Sometimes, if the substrate in your terrarium is such that it sticks, you can do one of several things: You can either put the bait in a small cup and bury it down to the level of the terrarium, and the snake will come and get it. Or move the snake out of the terrarium and feed it in another spot. Sometimes, especially as they get larger, that's a good thing. Because a snake learns when it's going to eat, and sometimes its energy level can get up. When you're reaching into the terrarium, it's thinking it's time to eat and there's a greater chance that you may get nipped.

How do we feed them? Snakes like this; they really hunt more from smell, touch, and heat sensation than they do vision. Their tongues, as they come out, will actually take little particles, and when it comes back into the mouth, will contact what's called the vomeronasal apparatus or Jacobson's organ. That helps them get a sensation of, or olfactoin of, what's out there. Then they have these small little pores called pit glands around their lips. What they do is they actually sense infrared heat. It's a thermal regulatory thing to where they actually can see heat. It's almost like the Predator in the movies, where he saw the little red thing. That's exactly what they're doing; they're picking up the heat and they'll strike at it.

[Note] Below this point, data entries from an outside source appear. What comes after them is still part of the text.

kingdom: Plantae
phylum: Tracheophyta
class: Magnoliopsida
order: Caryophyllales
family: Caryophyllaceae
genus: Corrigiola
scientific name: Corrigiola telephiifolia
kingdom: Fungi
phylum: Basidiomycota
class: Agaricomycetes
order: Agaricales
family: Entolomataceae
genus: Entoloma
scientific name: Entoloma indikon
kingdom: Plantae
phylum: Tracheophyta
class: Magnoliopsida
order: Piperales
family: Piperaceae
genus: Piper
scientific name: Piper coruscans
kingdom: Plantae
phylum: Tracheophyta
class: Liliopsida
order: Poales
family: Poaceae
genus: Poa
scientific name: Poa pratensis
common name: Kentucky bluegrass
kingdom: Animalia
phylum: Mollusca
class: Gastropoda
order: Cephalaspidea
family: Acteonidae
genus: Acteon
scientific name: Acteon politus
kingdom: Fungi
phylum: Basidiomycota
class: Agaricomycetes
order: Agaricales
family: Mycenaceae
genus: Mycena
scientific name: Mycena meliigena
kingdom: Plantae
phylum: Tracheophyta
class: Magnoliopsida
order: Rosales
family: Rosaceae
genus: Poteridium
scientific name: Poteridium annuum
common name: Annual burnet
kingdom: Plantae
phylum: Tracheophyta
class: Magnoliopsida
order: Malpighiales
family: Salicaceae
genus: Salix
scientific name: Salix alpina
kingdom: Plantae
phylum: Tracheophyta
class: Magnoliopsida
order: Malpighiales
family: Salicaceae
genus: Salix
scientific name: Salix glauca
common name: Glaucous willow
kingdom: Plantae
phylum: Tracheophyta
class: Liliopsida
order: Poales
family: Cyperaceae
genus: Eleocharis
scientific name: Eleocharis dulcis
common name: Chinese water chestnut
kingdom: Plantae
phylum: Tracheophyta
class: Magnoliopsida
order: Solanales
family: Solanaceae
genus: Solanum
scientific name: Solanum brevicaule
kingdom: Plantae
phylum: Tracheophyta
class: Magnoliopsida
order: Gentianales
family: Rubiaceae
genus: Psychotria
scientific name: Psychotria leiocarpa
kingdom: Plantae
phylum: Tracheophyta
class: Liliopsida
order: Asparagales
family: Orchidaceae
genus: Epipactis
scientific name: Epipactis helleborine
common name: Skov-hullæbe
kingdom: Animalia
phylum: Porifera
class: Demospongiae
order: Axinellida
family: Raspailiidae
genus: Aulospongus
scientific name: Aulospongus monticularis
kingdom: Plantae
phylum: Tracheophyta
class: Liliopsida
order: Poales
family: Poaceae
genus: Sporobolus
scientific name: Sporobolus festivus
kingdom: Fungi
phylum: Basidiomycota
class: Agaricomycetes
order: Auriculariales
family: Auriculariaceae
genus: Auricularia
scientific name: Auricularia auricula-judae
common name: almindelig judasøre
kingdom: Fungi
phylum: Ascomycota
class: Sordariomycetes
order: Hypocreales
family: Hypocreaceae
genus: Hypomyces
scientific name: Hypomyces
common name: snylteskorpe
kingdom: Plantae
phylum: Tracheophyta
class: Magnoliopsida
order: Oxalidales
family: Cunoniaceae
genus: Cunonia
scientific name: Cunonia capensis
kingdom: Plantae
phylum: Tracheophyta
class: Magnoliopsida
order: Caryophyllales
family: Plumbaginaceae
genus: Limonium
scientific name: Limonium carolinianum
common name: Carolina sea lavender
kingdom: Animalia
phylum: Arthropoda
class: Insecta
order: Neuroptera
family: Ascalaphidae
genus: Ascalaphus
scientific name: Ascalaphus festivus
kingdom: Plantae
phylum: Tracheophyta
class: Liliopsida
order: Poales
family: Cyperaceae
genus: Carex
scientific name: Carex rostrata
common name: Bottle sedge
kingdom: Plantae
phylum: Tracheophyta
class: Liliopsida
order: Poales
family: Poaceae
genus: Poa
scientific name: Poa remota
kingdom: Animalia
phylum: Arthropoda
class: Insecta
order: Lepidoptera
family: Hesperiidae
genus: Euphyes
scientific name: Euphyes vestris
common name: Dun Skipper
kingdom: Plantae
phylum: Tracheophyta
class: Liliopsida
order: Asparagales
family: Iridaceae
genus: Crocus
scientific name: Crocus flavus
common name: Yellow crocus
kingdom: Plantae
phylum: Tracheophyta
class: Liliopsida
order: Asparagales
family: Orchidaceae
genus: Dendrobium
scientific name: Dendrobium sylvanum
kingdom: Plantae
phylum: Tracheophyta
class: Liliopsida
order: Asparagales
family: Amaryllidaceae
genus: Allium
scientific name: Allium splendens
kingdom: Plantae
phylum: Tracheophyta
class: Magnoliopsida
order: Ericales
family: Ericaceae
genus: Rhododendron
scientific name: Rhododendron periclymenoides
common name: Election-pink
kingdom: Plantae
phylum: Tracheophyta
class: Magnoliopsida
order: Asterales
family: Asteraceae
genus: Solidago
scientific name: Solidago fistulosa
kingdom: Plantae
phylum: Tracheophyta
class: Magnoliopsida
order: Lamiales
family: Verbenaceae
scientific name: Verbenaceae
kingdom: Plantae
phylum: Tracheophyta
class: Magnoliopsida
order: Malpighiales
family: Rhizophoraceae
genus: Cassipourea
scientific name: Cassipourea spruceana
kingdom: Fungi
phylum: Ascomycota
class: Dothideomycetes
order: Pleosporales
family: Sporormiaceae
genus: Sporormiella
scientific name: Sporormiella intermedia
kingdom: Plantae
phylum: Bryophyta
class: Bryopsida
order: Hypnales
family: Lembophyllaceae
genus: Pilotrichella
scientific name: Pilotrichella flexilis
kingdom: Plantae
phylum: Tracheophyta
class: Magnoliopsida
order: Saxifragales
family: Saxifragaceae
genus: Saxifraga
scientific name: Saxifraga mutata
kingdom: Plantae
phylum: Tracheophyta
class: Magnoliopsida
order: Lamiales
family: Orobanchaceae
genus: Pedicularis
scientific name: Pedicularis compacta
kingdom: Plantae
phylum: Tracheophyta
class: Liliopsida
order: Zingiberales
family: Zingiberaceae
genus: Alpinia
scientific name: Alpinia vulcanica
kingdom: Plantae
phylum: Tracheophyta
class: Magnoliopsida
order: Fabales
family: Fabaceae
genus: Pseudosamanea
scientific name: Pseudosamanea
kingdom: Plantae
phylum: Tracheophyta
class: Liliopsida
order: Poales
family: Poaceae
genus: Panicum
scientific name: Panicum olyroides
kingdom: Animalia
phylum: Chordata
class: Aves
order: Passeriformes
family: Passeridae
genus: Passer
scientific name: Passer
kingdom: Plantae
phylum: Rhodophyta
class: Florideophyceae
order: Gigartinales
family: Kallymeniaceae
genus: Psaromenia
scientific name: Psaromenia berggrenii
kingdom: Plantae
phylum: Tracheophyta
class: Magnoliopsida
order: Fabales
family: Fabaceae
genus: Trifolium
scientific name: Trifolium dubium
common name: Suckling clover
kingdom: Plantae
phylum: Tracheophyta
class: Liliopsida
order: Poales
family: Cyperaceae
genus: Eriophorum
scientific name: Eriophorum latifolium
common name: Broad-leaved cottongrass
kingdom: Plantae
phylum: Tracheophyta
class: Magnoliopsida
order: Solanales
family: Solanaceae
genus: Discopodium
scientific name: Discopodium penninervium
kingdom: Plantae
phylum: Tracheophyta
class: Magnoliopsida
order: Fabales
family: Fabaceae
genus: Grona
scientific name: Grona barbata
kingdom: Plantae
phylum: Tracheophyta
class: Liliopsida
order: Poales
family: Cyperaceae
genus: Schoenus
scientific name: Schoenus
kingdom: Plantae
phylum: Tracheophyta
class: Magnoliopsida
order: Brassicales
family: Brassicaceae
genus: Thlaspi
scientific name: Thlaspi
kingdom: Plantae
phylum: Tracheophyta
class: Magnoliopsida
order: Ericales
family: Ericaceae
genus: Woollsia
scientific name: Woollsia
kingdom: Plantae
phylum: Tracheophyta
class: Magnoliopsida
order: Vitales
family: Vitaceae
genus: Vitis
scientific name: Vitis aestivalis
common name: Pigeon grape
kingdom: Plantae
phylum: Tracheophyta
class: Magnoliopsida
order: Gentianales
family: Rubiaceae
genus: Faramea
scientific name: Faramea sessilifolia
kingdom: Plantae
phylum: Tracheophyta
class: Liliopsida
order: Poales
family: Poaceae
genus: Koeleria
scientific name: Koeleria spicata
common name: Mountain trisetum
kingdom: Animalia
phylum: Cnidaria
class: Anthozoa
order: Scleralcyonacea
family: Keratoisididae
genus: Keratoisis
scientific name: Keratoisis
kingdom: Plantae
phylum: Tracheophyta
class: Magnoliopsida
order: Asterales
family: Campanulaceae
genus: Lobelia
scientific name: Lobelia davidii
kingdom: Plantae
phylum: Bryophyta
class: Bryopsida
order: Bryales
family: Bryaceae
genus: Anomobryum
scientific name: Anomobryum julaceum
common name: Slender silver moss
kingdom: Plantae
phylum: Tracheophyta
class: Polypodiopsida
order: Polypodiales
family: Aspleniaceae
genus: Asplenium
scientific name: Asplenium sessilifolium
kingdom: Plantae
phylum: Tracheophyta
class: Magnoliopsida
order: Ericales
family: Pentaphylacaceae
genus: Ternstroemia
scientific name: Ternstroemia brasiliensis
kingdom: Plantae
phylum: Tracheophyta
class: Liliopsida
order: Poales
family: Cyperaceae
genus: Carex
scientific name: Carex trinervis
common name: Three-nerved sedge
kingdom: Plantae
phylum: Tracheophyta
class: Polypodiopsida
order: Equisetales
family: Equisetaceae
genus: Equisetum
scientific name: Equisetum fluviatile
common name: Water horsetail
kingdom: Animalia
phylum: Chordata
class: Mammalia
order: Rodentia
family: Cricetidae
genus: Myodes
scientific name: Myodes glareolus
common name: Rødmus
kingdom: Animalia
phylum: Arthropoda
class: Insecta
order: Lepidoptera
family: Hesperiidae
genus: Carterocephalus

You never want to hold your mouse. Sometimes it needs to move a little bit. What you do is get longer tongs. For your smaller snakes, about 10 to 12 inches is fine. For your bigger ones; about 16 inches. You'll put the mouse in the tongs, present it headfirst to this guy. Sometimes wiggling it is good. Sometimes when you present it to them, they'll know immediately what to do and they'll eat. Sometimes you'll get a snake that is used to eating one thing, and here you are trying to feed another. It's a good idea, say if this guy was used to eating anything else, a bird, or something of that nature, what you do is actually rub the scent of the bait that they're used to eating onto the mouse, and then present it to them. Through that little tongue and the Jacobson's organ, they will sense the scent of their older bait and they'll take the mouse. That's how you feed your boa constrictor.